We scroll forward again, a generation or more later. We come to the 2nd Reading, the 1st Letter of St John. He’s writing to a Christian community. Certainly in the 1st century, and probably to somewhere in modern Turkey. But we neither can nor need be precise. Again, much has happened. The Holy Spirit has come. The apostles have gone forth. The Gospel has been preached. People have believed, pagans as well as Jews. Christian communities, local churches, have been founded. The Church universal is growing. We are in the time of the Church, Ordinary Time, if you like. Here is John giving his apostolic witness: ‘We ourselves saw and we testify that the Father sent his son as Saviour of the world.’ And he calls his listeners to remain in this truth and in mutual love. (The word ‘live’ in our translation is actually ‘remain’).

So here we are again within the ambit of Jesus’ prayer. Here it is echoing in the heart of the early Church. And now we begin to see where we fit, we in these uneasy years at the beginning of the 21st c. We are not outside this prayer either. It began at the Last Supper, continued on the Cross, was taken up to heaven, is present in every Eucharist – the earthly reflection of a prayer now heavenly.

‘Keep those you have given me true to your name…may they be one like us…protect them from the Evil One…consecrate them in the truth.’ This is the real context of our Christian lives. This is the prayer that holds and carries us.
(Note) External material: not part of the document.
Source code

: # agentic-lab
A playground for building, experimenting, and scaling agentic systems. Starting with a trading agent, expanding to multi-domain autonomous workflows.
How could the Father not hear the prayer of his beloved Son? The sadness and the trouble is that we don’t always hear it. Christian history unfolds between this hearing and non-hearing. How many wounds has the body of Christ had to suffer! How many failures to remain in the truth (heresy)! How many lesions to unity (schism)! How many followers of Judas, a potential for any of us (apostasy)! All of these are failures to hear. But the Father always hears, and the prayer of Jesus overcomes the world. It is stronger than evil. The Church, founded on Peter and the twelve apostles does, we believe, continue to exist in the Church shepherded by the Successor of Peter and the bishops in communion with him. So said the 2nd Vatican Council (cf. Lumen Gentium 8). The apostolic faith is still proclaimed. The Eucharist is still celebrated. There is still life in the Spirit, mutual love, holiness great and small. The words of Jesus may fall through our own hands, but the hands of the Father never fail to gather them up.

The 2nd Vatican Council – it’s fifty years since its ending – can be read as a noble attempt to hear this prayer of Jesus better, to allow it a fuller expression; a great effort to be more deeply consecrated in revealed truth, to re-establish Christian unity, to continue the mission of Jesus in the world more transparently.

‘Jesus raised his eyes to heaven and said: “Holy Father, keep those you have given me true to your name, so that they may be one like us”’.

May the Father help each of us, each of our parishes, each community, hear this prayer as he hears it. May we be faithful to the truth that comes from the apostles, live in the communion of the Church and take up the saving mission the Lord allots us! May Jesus’ words not fall on the ground, but into our hearts!

May we, like Matthias, be witnesses to his Resurrection! Amen.